Ayağa kalkma çabam koridorda son buldu. Koridorlar uzundur, bazen karanlığı sokar gövdeye. Bunu çok iyi bildiğim için bir aydınlığa ulaşma çabası veriyordum. Kolay değildir, insan bazen tenini ayırmak ister. Nihayet koridorun ucuna varabildim. Dünya düz olsaydı tam buradan aşağı düşebilirdim ancak dünyanın kendine has bir şekli vardır. İlk defa bunun avantajını yaşadığımı hissediyor ama hayatta olduğumu hissetmiyordum. Dizlerimi saran karıncaları küçük bir el hareketiyle savuşturdum. Duvarlara sarıla sarıla kalktım ayağa. Boynundan öptüm kirişleri. Hangi dileğin kabul olacağı belli olmaz düsturuyla, aklıma gelen her şeyi dilemezdim. Hak edilmişlik, evrenin en büyük karmaşasıdır. Hak etmediğim sancılardan kimin sorumlu olduğunu bilmiyordum ancak kaotik düzen bir şekilde yerini bulurdu. Gezegenler yerini buldu, ben kınımla doğruldum. Ceplerimde yüzleşecek bir güç aradım. Nereden bilebilirdim ki kafatasımdan gövdeme aktığını. Usulca sildim -bileklerim dâhil-. Varmak istediğim noktalar arasında çözümü mümkün olmayan bir denklem icat etmiş, utanmadan Nobel ödülü istiyordum. İçinden çıkamadığım aciz durumların muhasebesine hiç vaktim yoktu. Tekrar tekrar aynı noktaya varmak isteği, beni hep kendime uzaklaştırdı. Sadece yansıyacak ve acımayacak bir şeyler arıyordum. Gözlerim aceleci bir böceğe takıldı. -Kafka’nın ruhu huzur bulsun-. Bu, dümdüz bir böcekti. Hareketlerinden şiirsel bir bağlam yakalamak isteği kursağıma takıldı. Sinir sistemi olmadığı için çok şanslı olduğunu düşündüm ve mahcup bir sessizlikte vedalaştık.

Zamanın birinde bir ayna almıştım. Nedenini hatırlamasam da bu muazzam marangozluğa imrenerek koydum kapının girişine. Belki arada hal hatır sorar da kahve ısmarlarım diye. Günler günleri kovaladı, ben ona selam vermedim, o da kahvesini içmedi.
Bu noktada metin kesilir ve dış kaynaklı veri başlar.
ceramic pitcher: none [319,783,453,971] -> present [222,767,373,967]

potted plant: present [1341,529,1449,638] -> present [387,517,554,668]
Birbirimize teorik olarak tahammül edebiliyorduk ancak pratikte pek sevişmezdik. Sahi kim aynaları uzun uzun seyrederdi ki? Bu ironik soru karşısında hafifçe gülümsedim. Pantolonumun ceplerini karıştırmaya başladım. Benim ceplerime galaksiler sığardı. Sonsuzluğu avuçlayan bir hırsla en derine kadar karıştırdım. Dedemden kalma bir cep aynası çıktı. Öldüğü günü dün gibi hatırlarım. Odasında ondan kalma bir şeyler aramıştım. Bir kasketini bir de aynasını koydum cebime. Kimseye tek kelime etmedim çünkü artık onun bunlara ihtiyacı yoktu ama benim ona ihtiyacım vardı. Deneysel fizik alanında makaleleri olan bilim insanlarını kıskandıracak bir deney yapmak istedim. Küçük aynamı büyük aynama tuttum. Sonsuz sayıda ayna elde ettim. Gövdemi sana tuttum tekillik elde ettim.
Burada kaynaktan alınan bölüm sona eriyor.